In our method, MobileNeRF, we represent NeRF models as textured polygon meshes. The polygons in the mesh provide a coarse approximation of the scene's surface, and we rely on the opacity and feature vectors stored in the texture images to represent geometric details and view-dependent colors, respectively. During rendering, we utilize the classic polygon rasterization pipeline with Z-buffering to produce a feature vector for each pixel, and then pass it to a lightweight MLP running in a GLSL fragment shader to produce the view-dependent output color. Our rendering pipeline takes full advantage of the parallelism provided by modern GPUs, and thus is 10 times faster than SNeRG with the same output quality. It can run on mobile phones and other devices previously unable to support NeRF visualization, as virtually all GPUs support rendering polygons. The explicit mesh representation of our method also enables real-time editing and manipulation of NeRF scenes.

CVPR: So, what’s next? What do you see as the future of your research?  

An important next step is to improve the training speed of our method to enhance its efficiency. Our current implementation is slow to train since we adopt NeRF’s MLP backbone to produce the opacity and feature vector for every point on the mesh. Therefore, incorporating fast-training architectures such as Instant-NGP [2] into our work could substantially accelerate the training process.
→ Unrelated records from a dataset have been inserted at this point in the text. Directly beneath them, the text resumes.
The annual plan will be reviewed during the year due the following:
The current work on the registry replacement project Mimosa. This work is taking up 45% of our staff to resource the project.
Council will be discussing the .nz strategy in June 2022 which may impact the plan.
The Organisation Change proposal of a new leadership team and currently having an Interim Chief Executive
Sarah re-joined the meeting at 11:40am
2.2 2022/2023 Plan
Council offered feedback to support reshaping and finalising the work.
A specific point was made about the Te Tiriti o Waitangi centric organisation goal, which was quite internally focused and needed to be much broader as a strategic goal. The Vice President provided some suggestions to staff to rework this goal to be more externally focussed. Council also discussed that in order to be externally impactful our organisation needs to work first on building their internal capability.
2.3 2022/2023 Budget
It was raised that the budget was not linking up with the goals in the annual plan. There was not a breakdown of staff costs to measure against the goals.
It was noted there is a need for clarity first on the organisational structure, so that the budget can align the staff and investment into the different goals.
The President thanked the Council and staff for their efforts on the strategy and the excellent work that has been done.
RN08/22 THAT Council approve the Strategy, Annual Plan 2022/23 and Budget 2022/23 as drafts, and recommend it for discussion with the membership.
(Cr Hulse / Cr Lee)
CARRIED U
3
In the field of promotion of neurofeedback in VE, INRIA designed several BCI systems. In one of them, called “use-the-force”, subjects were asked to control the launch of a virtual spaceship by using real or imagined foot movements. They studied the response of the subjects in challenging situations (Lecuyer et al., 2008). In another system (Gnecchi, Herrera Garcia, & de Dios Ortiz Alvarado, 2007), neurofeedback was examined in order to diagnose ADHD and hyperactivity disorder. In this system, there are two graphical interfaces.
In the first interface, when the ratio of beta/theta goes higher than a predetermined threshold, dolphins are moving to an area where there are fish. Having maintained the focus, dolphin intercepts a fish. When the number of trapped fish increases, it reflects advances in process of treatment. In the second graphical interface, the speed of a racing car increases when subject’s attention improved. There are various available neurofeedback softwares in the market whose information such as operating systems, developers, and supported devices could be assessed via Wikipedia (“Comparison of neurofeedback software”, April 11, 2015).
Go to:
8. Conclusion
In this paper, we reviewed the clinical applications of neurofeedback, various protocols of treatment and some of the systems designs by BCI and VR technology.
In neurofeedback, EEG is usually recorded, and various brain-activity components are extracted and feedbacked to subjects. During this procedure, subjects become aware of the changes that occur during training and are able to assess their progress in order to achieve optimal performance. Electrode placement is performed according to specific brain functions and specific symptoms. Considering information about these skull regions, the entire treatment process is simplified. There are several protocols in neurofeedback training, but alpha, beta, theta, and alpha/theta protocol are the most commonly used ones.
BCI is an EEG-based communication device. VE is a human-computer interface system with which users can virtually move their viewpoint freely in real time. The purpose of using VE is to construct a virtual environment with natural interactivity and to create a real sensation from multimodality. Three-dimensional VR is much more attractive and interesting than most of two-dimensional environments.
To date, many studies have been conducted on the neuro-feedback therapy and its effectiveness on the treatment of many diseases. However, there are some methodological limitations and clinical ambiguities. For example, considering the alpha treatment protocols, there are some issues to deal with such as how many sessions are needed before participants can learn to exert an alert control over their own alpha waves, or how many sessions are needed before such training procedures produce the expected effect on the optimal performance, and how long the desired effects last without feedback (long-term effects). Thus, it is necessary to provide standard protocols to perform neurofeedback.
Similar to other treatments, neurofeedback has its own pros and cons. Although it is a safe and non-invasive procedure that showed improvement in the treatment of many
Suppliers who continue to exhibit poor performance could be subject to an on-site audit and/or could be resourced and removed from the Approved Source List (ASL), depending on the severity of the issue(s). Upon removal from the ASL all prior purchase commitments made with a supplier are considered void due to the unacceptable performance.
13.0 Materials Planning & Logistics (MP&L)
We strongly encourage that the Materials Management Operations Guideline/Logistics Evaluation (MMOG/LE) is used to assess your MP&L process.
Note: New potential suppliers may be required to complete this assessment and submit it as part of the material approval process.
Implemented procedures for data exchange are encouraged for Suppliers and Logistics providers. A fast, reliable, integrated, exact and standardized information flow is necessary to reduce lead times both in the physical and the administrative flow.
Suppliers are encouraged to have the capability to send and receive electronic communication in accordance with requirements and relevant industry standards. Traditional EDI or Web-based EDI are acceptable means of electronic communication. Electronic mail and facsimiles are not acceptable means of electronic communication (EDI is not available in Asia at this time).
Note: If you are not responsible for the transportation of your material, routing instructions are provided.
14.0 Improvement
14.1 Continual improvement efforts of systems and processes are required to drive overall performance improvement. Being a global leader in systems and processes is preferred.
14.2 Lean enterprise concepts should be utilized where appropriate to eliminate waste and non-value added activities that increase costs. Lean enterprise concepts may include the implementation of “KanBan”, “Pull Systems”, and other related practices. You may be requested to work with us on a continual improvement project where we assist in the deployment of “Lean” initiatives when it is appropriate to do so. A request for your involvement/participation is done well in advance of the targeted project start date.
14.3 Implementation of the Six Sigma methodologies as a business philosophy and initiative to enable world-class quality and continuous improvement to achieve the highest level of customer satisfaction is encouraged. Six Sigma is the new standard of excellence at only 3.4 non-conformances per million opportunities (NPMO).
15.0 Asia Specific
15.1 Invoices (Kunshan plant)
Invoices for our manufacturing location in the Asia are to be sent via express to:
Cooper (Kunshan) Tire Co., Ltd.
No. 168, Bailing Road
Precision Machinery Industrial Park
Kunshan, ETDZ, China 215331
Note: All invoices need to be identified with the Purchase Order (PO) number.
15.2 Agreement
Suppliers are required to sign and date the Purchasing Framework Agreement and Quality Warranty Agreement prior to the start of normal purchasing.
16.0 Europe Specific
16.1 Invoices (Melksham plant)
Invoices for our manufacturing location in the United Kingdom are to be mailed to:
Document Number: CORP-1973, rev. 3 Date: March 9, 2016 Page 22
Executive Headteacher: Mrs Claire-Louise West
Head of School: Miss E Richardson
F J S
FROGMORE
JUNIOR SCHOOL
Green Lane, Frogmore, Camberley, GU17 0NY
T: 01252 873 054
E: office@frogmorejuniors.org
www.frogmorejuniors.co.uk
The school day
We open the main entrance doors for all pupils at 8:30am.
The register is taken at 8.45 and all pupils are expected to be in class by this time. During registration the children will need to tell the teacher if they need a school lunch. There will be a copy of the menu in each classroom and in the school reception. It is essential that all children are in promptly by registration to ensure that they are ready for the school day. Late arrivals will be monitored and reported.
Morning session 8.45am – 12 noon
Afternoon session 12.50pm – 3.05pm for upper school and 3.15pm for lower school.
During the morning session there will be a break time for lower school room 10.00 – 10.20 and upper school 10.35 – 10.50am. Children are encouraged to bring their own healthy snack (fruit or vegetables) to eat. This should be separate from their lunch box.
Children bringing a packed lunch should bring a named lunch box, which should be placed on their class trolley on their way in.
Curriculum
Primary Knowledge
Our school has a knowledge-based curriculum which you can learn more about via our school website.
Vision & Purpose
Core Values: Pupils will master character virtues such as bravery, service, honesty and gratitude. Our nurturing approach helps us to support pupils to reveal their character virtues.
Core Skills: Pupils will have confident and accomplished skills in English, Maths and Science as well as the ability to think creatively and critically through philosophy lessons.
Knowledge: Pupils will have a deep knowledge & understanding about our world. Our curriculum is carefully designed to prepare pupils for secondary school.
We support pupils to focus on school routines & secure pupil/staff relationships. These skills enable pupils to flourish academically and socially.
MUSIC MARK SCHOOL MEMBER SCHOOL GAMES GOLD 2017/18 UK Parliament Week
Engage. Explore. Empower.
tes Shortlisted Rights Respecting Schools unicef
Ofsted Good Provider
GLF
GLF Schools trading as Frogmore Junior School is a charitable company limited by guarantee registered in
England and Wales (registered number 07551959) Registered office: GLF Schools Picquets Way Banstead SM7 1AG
Furthermore, it is worthwhile to explore techniques that represent the scene as a combination of manifold meshes and polygon soups depending on the characteristics of the reconstructed objects. It would also be valuable to investigate approaches for separating the geometry and materials, to enable seamless integration of the reconstructed meshes into real-world applications.

Lastly, it is important to note that MobileNeRF uses binary opacity in mesh textures to avoid sorting polygons. Consequently, it is not capable of modeling scenes with semi-transparencies. We look forward to finding an elegant solution for handling semi-transparent objects in the future.

CVPR: What more would you like to add?

The advancement of rendering NeRF on common devices is progressing rapidly, and there has already been numerous follow-ups of our MobileNeRF. For instance, BakedSDF [3] and NeRF2Mesh [4] have emerged as methods capable of reconstructing higher-quality manifold meshes. Other researchers have also explored optimizing NeRF's volumetric rendering for mobile devices [5], as well as real-time neural light field [6].

Moreover, our work has received considerable attention on Twitter, attracting some enthusiastic people who have successfully integrated our approach into various applications and platforms, including AR, VR, Unity, and Unreal. These exciting developments hold great promise, and we are thrilled to see the future advancements in this field.

Annually, CVPR recognizes top research in the field through its prestigious “Best Paper Awards.” This year, from more than 9,000 paper submissions, the CVPR 2023 Paper Awards Committee selected 12 candidates for the coveted honor of Best Paper. Join us for the Award Session on Wednesday, 21 June at 8:30 a.m. to find out which nominees take home the distinction of “Best Paper” at CVPR 2023.

 

[1] Hedman et al, Baking Neural Radiance Fields for Real-Time View Synthesis. In ICCV 2021.

[2] Muller et al, Instant Neural Graphics Primitives with a Multiresolution Hash Encoding. In SIGGRAPH 2022.

[3] Yariv et al, BakedSDF: Meshing Neural SDFs for Real-Time View Synthesis. In SIGGRAPH 2023.

[4] Tang et al, Delicate Textured Mesh Recovery from NeRF via Adaptive Surface Refinement. In arXiv 2023.

[5] Reiser et al, MERF: Memory-Efficient Radiance Fields for Real-time View Synthesis in Unbounded Scenes. In SIGGRAPH 2023.

[6] Cao et al, Real-Time Neural Light Field on Mobile Devices. In CVPR 2023.